Chicken chow mein
In collaboration with
Trois fois par jour
15 min Prepping
20 min Cooking
- 2 Exceldor chicken breasts, cut into strips
- 4 portions of long egg noodles
- A drizzle of sesame oil
- A drizzle of vegetable oil
- 1 yellow onion, chopped
- 1 pepper, cut into strips
- 1 carrot, cut into wedges
- 1 tray of shiitake mushrooms, sliced
- 2 cups of chicken broth
- ¼ cup soy sauce
- ¼ cup hoisin sauce
- 2 tbsp. sesame oil
Note: You can use a different selection of vegetables for variety. Sprouted beans, broccoli florets, snow peas or sweet peas, celery would be delicious in this recipe too!

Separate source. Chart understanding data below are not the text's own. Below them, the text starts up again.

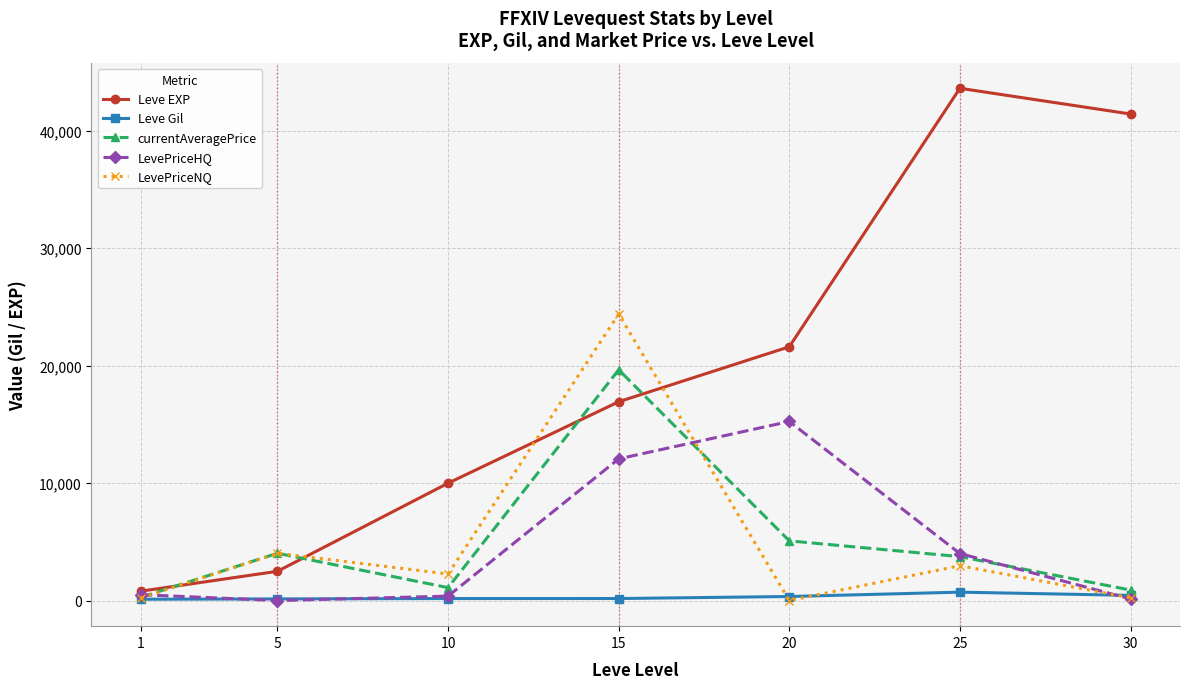

What is the value of the Leve EXP point at the 2nd from the left?

2490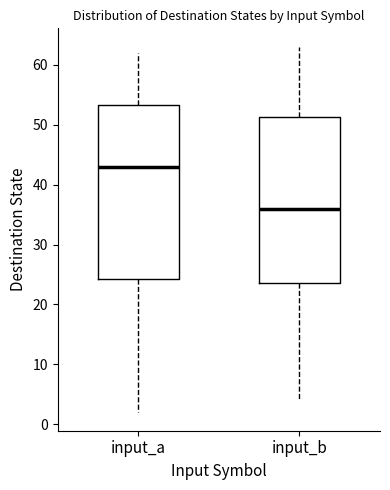

Which box is the tallest, from its lower edge to its upper edge?

input_a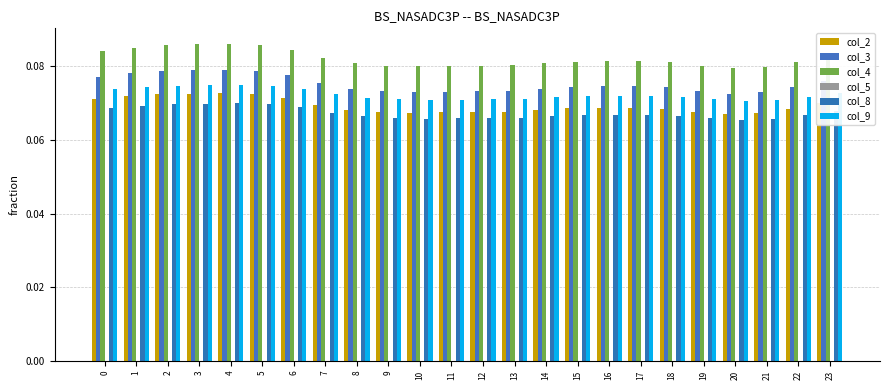

What is the highest value of the col_2 series?

0.1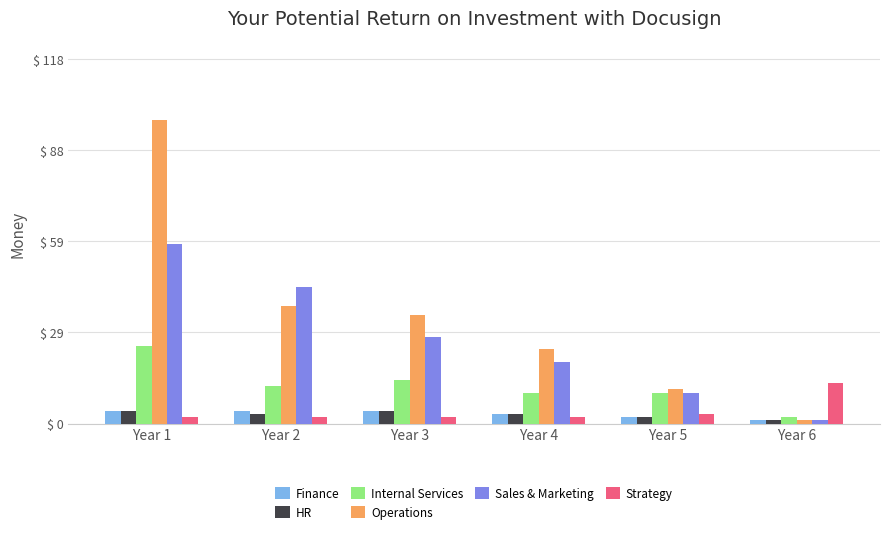

The value of Sales & Marketing at Year 5 is 10. True or false?

True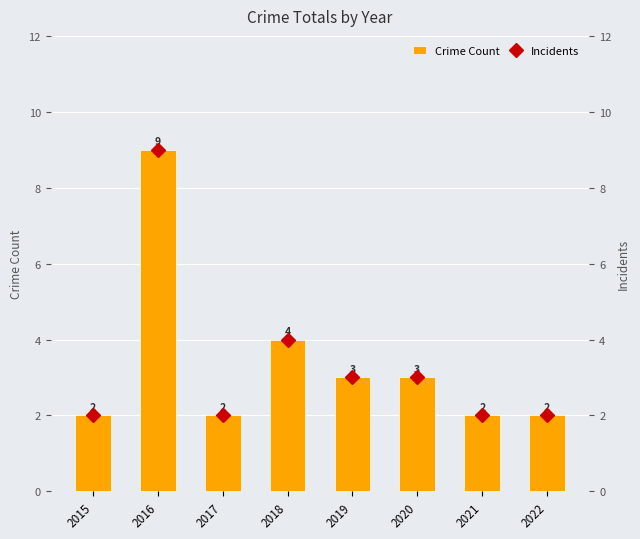

What is the approximate value of Incidents at 2018?

4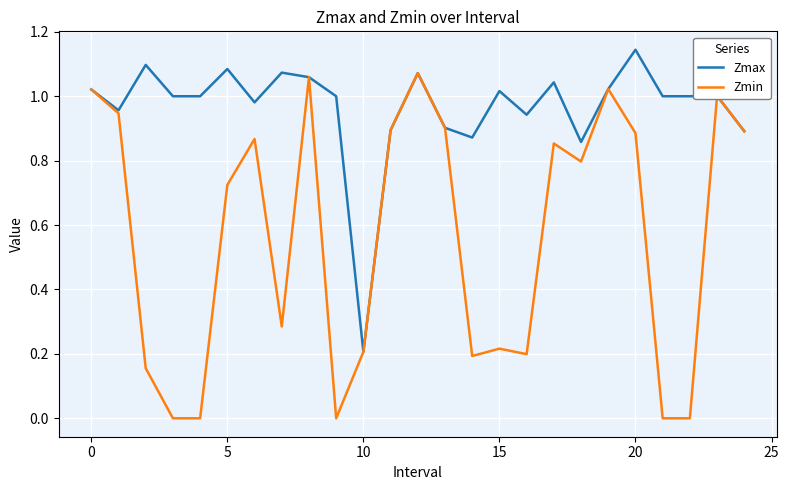

What is the average value of the Zmin series?

0.6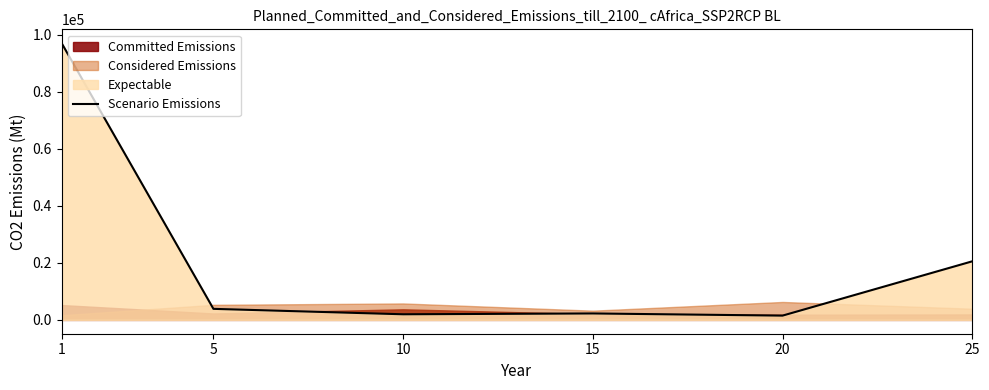

Which has a higher value, 20 or 5?

5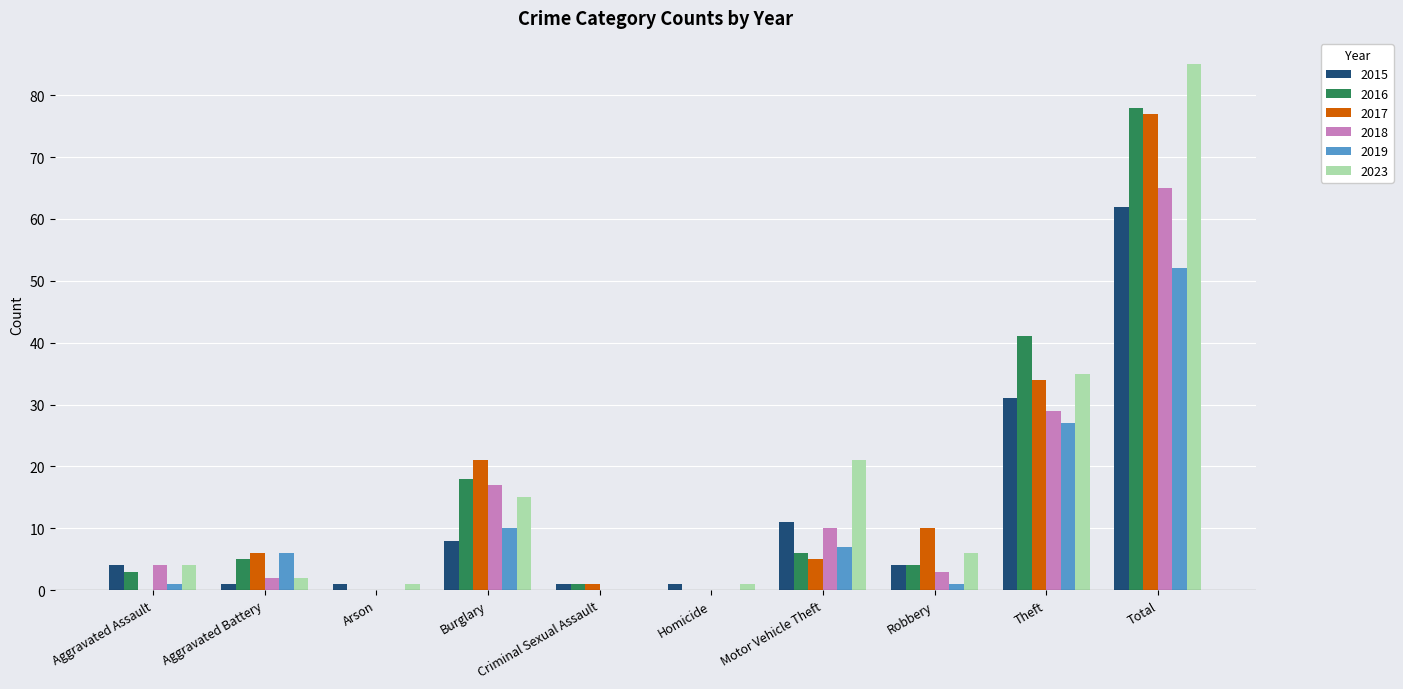

Are the bars horizontal?

No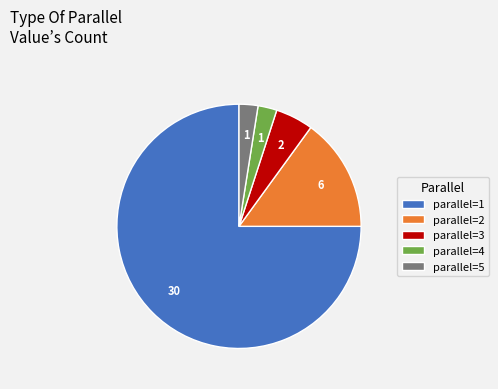

How many slices are in this pie chart?

5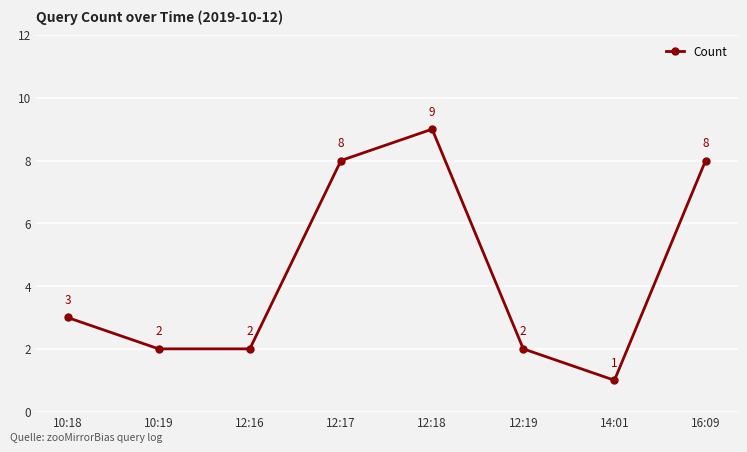

At which category does the data reach its first local peak?

12:18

Click the steps to erase them.
- Cook the noodles in a pot of boiling water, then drain and rinse in cold water. Add a thin drizzle of sesame oil, mix, and set aside.
- In a large measuring cup, combine all the ingredients “for the sauce”. Set aside.
- Heat a drizzle of vegetable oil in a wok or large, high-sided pan. Add chicken strips and cook for a few minutes, stirring, until they are thoroughly cooked.
- Add the onion, pepper, carrot, and shiitake mushrooms and cook while stirring, until the vegetables are al dente. Pour the vegetables and chicken into a plate.
- Pour a drizzle of oil into the wok, add the reserved cooled noodles and stir-fry for 1-2 minutes, stirring with tongs. Add the sauce and stir.
- Add the vegetables and chicken, stir again to blend well, adjust the seasoning, and serve hot.